# Exercise details:
Retype the opening lines of the data exactly, stopping after the line that contains "VERSION 5.7 ;". Skip every picture.

# Raw data:
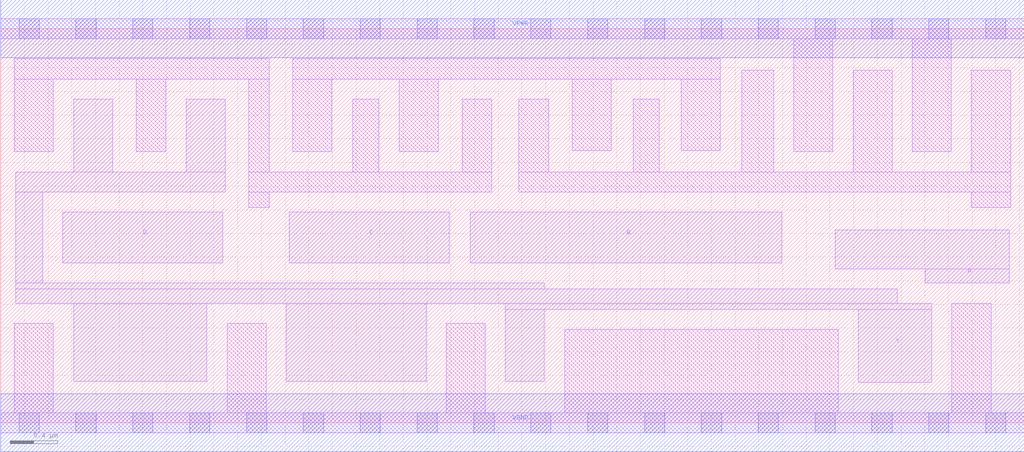
<source format=lef>
# Copyright 2020 The SkyWater PDK Authors
#
# Licensed under the Apache License, Version 2.0 (the "License");
# you may not use this file except in compliance with the License.
# You may obtain a copy of the License at
#
#     https://www.apache.org/licenses/LICENSE-2.0
#
# Unless required by applicable law or agreed to in writing, software
# distributed under the License is distributed on an "AS IS" BASIS,
# WITHOUT WARRANTIES OR CONDITIONS OF ANY KIND, either express or implied.
# See the License for the specific language governing permissions and
# limitations under the License.
#
# SPDX-License-Identifier: Apache-2.0

VERSION 5.7 ;
  NOWIREEXTENSIONATPIN ON ;
  DIVIDERCHAR "/" ;
  BUSBITCHARS "[]" ;
UNITS
  DATABASE MICRONS 200 ;
END UNITS
MACRO sky130_fd_sc_ms__nor4_4
  CLASS CORE ;
  FOREIGN sky130_fd_sc_ms__nor4_4 ;
  ORIGIN  0.000000  0.000000 ;
  SIZE  8.640000 BY  3.330000 ;
  SYMMETRY X Y ;
  SITE unit ;
  PIN A
    ANTENNAGATEAREA  1.028400 ;
    DIRECTION INPUT ;
    USE SIGNAL ;
    PORT
      LAYER li1 ;
        RECT 7.045000 1.300000 8.515000 1.630000 ;
        RECT 7.805000 1.180000 8.515000 1.300000 ;
    END
  END A
  PIN B
    ANTENNAGATEAREA  1.028400 ;
    DIRECTION INPUT ;
    USE SIGNAL ;
    PORT
      LAYER li1 ;
        RECT 3.965000 1.350000 6.595000 1.780000 ;
    END
  END B
  PIN C
    ANTENNAGATEAREA  1.028400 ;
    DIRECTION INPUT ;
    USE SIGNAL ;
    PORT
      LAYER li1 ;
        RECT 2.435000 1.350000 3.785000 1.780000 ;
    END
  END C
  PIN D
    ANTENNAGATEAREA  1.028400 ;
    DIRECTION INPUT ;
    USE SIGNAL ;
    PORT
      LAYER li1 ;
        RECT 0.525000 1.350000 1.875000 1.780000 ;
    END
  END D
  PIN Y
    ANTENNADIFFAREA  3.147200 ;
    DIRECTION OUTPUT ;
    USE SIGNAL ;
    PORT
      LAYER li1 ;
        RECT 0.125000 1.010000 7.570000 1.130000 ;
        RECT 0.125000 1.130000 4.590000 1.180000 ;
        RECT 0.125000 1.180000 0.355000 1.950000 ;
        RECT 0.125000 1.950000 1.895000 2.120000 ;
        RECT 0.615000 0.350000 1.740000 1.010000 ;
        RECT 0.615000 2.120000 0.945000 2.735000 ;
        RECT 1.565000 2.120000 1.895000 2.735000 ;
        RECT 2.410000 0.350000 3.590000 1.010000 ;
        RECT 4.260000 0.350000 4.590000 0.960000 ;
        RECT 4.260000 0.960000 7.860000 1.010000 ;
        RECT 7.240000 0.340000 7.860000 0.960000 ;
    END
  END Y
  PIN VGND
    DIRECTION INOUT ;
    USE GROUND ;
    PORT
      LAYER met1 ;
        RECT 0.000000 -0.245000 8.640000 0.245000 ;
    END
  END VGND
  PIN VPWR
    DIRECTION INOUT ;
    USE POWER ;
    PORT
      LAYER met1 ;
        RECT 0.000000 3.085000 8.640000 3.575000 ;
    END
  END VPWR
  OBS
    LAYER li1 ;
      RECT 0.000000 -0.085000 8.640000 0.085000 ;
      RECT 0.000000  3.245000 8.640000 3.415000 ;
      RECT 0.115000  0.085000 0.445000 0.840000 ;
      RECT 0.115000  2.290000 0.445000 2.905000 ;
      RECT 0.115000  2.905000 2.265000 3.075000 ;
      RECT 1.145000  2.290000 1.395000 2.905000 ;
      RECT 1.910000  0.085000 2.240000 0.840000 ;
      RECT 2.095000  1.820000 2.265000 1.950000 ;
      RECT 2.095000  1.950000 4.145000 2.120000 ;
      RECT 2.095000  2.120000 2.265000 2.905000 ;
      RECT 2.465000  2.290000 2.795000 2.905000 ;
      RECT 2.465000  2.905000 6.075000 3.075000 ;
      RECT 2.970000  2.120000 3.190000 2.735000 ;
      RECT 3.365000  2.290000 3.695000 2.905000 ;
      RECT 3.760000  0.085000 4.090000 0.840000 ;
      RECT 3.895000  2.120000 4.145000 2.735000 ;
      RECT 4.375000  1.950000 8.525000 2.120000 ;
      RECT 4.375000  2.120000 4.625000 2.735000 ;
      RECT 4.760000  0.085000 7.070000 0.790000 ;
      RECT 4.825000  2.300000 5.155000 2.905000 ;
      RECT 5.340000  2.120000 5.560000 2.735000 ;
      RECT 5.745000  2.300000 6.075000 2.905000 ;
      RECT 6.255000  2.120000 6.525000 2.980000 ;
      RECT 6.695000  2.290000 7.025000 3.245000 ;
      RECT 7.195000  2.120000 7.525000 2.980000 ;
      RECT 7.695000  2.290000 8.025000 3.245000 ;
      RECT 8.030000  0.085000 8.360000 1.010000 ;
      RECT 8.195000  1.820000 8.525000 1.950000 ;
      RECT 8.195000  2.120000 8.525000 2.980000 ;
    LAYER mcon ;
      RECT 0.155000 -0.085000 0.325000 0.085000 ;
      RECT 0.155000  3.245000 0.325000 3.415000 ;
      RECT 0.635000 -0.085000 0.805000 0.085000 ;
      RECT 0.635000  3.245000 0.805000 3.415000 ;
      RECT 1.115000 -0.085000 1.285000 0.085000 ;
      RECT 1.115000  3.245000 1.285000 3.415000 ;
      RECT 1.595000 -0.085000 1.765000 0.085000 ;
      RECT 1.595000  3.245000 1.765000 3.415000 ;
      RECT 2.075000 -0.085000 2.245000 0.085000 ;
      RECT 2.075000  3.245000 2.245000 3.415000 ;
      RECT 2.555000 -0.085000 2.725000 0.085000 ;
      RECT 2.555000  3.245000 2.725000 3.415000 ;
      RECT 3.035000 -0.085000 3.205000 0.085000 ;
      RECT 3.035000  3.245000 3.205000 3.415000 ;
      RECT 3.515000 -0.085000 3.685000 0.085000 ;
      RECT 3.515000  3.245000 3.685000 3.415000 ;
      RECT 3.995000 -0.085000 4.165000 0.085000 ;
      RECT 3.995000  3.245000 4.165000 3.415000 ;
      RECT 4.475000 -0.085000 4.645000 0.085000 ;
      RECT 4.475000  3.245000 4.645000 3.415000 ;
      RECT 4.955000 -0.085000 5.125000 0.085000 ;
      RECT 4.955000  3.245000 5.125000 3.415000 ;
      RECT 5.435000 -0.085000 5.605000 0.085000 ;
      RECT 5.435000  3.245000 5.605000 3.415000 ;
      RECT 5.915000 -0.085000 6.085000 0.085000 ;
      RECT 5.915000  3.245000 6.085000 3.415000 ;
      RECT 6.395000 -0.085000 6.565000 0.085000 ;
      RECT 6.395000  3.245000 6.565000 3.415000 ;
      RECT 6.875000 -0.085000 7.045000 0.085000 ;
      RECT 6.875000  3.245000 7.045000 3.415000 ;
      RECT 7.355000 -0.085000 7.525000 0.085000 ;
      RECT 7.355000  3.245000 7.525000 3.415000 ;
      RECT 7.835000 -0.085000 8.005000 0.085000 ;
      RECT 7.835000  3.245000 8.005000 3.415000 ;
      RECT 8.315000 -0.085000 8.485000 0.085000 ;
      RECT 8.315000  3.245000 8.485000 3.415000 ;
  END
END sky130_fd_sc_ms__nor4_4
END LIBRARY

</source>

# Answer:
<source format=lef>
# Copyright 2020 The SkyWater PDK Authors
#
# Licensed under the Apache License, Version 2.0 (the "License");
# you may not use this file except in compliance with the License.
# You may obtain a copy of the License at
#
#     https://www.apache.org/licenses/LICENSE-2.0
#
# Unless required by applicable law or agreed to in writing, software
# distributed under the License is distributed on an "AS IS" BASIS,
# WITHOUT WARRANTIES OR CONDITIONS OF ANY KIND, either express or implied.
# See the License for the specific language governing permissions and
# limitations under the License.
#
# SPDX-License-Identifier: Apache-2.0

VERSION 5.7 ;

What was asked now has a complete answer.